**ВАШЕ ЗАДАНИЕ**.
Перепишите дословно весь текст о пентаклях Иезекииля и Пифагора.

Пентакли Иезекииля и Пифагора. Четырёхглавый херувим из пророчества Иезекииля, объяснённый двойным треугольником Соломона. Снизу – колесо Иезекииля – ключ ко всем пентаклям и пентаклю Пифагора. Херувим Иезекииля представлен здесь таким, каким его описал пророк. Его четыре головы – это четверица Меркава; его шесть крыл – это шестерица Берешит. Человеческая фигура, что посередине, представляет собой разум; голова орла – это вера; бык – это смирение и труд; лев – это борьба и завоевание. Этот символ аналогичен символу египетского сфинкса, но он более подходит к каббале евреев.

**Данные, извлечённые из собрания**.

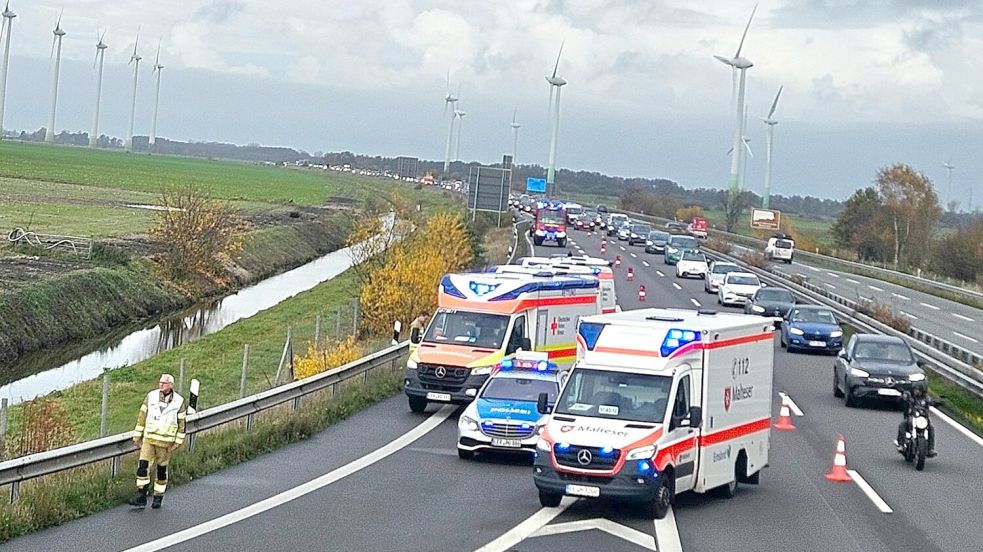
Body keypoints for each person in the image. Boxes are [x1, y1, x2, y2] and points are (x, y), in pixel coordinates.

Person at [128, 373, 187, 509]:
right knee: (143, 467)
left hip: (165, 443)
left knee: (161, 470)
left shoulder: (178, 401)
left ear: (171, 385)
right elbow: (142, 417)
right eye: (160, 382)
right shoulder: (151, 396)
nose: (161, 385)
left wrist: (177, 443)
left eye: (164, 383)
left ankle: (158, 497)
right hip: (149, 439)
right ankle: (141, 495)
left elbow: (182, 423)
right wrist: (137, 436)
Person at [895, 386, 937, 457]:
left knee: (931, 428)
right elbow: (900, 400)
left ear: (922, 391)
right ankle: (901, 445)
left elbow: (931, 401)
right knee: (902, 425)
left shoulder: (926, 398)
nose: (917, 391)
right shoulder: (909, 396)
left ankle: (930, 449)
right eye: (915, 390)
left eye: (919, 390)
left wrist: (936, 402)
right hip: (911, 417)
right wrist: (902, 398)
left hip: (923, 418)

**ВАШЕ РЕШЕНИЕ**.
Пентакли Иезекииля и Пифагора. Четырёхглавый херувим из пророчества Иезекииля, объяснённый двойным треугольником Соломона. Снизу – колесо Иезекииля – ключ ко всем пентаклям и пентаклю Пифагора. Херувим Иезекииля представлен здесь таким, каким его описал пророк. Его четыре головы – это четверица Меркава; его шесть крыл – это шестерица Берешит. Человеческая фигура, что посередине, представляет собой разум; голова орла – это вера; бык – это смирение и труд; лев – это борьба и завоевание. Этот символ аналогичен символу египетского сфинкса, но он более подходит к каббале евреев.